- [TASK PROMPT]
When the string "reasonably" appears in a line of the records, show the whole line.

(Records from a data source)

◇ ◇ ◇

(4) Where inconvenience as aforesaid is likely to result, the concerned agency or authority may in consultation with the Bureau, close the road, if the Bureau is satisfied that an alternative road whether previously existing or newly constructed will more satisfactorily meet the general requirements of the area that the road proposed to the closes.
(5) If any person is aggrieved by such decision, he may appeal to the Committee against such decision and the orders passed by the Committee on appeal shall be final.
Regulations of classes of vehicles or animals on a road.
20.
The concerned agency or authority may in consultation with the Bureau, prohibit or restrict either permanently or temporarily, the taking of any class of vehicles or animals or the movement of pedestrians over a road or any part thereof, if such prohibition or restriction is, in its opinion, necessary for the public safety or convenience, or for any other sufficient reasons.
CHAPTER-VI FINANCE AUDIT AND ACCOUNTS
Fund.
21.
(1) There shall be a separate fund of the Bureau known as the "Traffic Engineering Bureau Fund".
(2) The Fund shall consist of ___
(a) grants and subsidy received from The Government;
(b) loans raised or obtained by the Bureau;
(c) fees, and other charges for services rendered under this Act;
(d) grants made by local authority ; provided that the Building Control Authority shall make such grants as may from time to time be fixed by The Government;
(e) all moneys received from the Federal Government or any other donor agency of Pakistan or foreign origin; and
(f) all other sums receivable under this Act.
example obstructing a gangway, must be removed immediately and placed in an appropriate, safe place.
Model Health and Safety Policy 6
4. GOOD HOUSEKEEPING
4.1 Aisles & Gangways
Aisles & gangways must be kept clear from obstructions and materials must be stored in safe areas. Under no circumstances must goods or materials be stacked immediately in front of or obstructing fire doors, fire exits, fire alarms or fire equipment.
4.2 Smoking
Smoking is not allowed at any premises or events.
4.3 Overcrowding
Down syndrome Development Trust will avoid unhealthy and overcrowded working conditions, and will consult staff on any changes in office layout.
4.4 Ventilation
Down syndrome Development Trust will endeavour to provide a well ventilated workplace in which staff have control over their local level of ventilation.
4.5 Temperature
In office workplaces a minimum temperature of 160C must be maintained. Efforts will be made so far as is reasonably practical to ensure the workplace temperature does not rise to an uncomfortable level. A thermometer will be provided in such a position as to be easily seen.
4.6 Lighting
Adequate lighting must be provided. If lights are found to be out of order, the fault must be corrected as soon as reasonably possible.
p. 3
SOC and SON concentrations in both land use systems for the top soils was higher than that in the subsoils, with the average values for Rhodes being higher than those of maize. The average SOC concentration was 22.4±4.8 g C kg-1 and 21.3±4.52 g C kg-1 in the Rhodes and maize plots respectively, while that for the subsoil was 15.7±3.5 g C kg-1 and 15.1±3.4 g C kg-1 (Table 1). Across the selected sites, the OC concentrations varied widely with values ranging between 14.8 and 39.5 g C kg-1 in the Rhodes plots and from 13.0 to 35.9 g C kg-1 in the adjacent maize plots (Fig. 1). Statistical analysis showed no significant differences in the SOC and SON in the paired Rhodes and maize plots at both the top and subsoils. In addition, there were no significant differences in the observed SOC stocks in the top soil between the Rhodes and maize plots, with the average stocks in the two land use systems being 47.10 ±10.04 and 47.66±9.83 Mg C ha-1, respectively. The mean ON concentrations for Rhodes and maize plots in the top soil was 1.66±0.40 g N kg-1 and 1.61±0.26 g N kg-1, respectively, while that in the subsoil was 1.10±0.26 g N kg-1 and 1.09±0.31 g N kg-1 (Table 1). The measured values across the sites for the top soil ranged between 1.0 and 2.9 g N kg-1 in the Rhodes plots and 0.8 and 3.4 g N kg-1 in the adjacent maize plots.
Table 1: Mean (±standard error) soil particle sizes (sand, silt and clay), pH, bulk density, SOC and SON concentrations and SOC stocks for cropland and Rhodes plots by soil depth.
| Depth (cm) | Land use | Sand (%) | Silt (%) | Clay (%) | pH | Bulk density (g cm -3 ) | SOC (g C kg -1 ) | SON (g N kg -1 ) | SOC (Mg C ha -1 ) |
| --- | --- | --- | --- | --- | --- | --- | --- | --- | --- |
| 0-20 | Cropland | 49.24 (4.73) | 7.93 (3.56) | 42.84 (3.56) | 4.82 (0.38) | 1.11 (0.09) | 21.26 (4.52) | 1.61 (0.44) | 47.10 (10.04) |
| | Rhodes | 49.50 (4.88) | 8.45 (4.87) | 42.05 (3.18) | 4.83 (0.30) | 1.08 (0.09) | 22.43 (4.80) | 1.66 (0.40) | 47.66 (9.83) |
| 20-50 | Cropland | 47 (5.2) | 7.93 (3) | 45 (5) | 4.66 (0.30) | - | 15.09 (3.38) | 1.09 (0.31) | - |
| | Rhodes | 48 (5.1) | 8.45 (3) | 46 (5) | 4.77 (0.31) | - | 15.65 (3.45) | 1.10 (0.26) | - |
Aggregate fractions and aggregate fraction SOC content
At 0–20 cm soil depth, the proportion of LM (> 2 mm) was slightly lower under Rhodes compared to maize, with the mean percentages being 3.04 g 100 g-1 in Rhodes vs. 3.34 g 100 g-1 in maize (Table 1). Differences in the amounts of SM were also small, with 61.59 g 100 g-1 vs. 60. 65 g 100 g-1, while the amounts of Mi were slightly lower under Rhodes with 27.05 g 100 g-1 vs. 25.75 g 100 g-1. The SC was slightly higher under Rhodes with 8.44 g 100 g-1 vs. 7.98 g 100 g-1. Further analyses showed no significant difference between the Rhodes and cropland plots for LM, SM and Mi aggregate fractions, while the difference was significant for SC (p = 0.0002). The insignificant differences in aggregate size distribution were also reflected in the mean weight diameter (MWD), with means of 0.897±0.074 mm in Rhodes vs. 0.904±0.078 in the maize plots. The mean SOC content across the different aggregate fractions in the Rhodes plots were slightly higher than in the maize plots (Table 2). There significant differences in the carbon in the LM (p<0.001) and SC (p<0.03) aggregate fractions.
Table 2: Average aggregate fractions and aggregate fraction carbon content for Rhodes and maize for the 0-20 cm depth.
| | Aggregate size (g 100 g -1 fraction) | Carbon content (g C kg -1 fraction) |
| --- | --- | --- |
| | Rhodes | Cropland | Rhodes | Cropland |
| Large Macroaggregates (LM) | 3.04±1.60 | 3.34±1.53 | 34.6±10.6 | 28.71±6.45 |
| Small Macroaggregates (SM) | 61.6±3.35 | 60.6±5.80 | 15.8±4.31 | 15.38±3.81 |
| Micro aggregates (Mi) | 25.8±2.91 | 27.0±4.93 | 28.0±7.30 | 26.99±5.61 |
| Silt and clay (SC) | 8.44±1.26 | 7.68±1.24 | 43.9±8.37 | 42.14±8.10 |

◇ ◇ ◇

- [RESULT OF THIS TASK]
In office workplaces a minimum temperature of 160C must be maintained. Efforts will be made so far as is reasonably practical to ensure the workplace temperature does not rise to an uncomfortable level. A thermometer will be provided in such a position as to be easily seen.
Adequate lighting must be provided. If lights are found to be out of order, the fault must be corrected as soon as reasonably possible.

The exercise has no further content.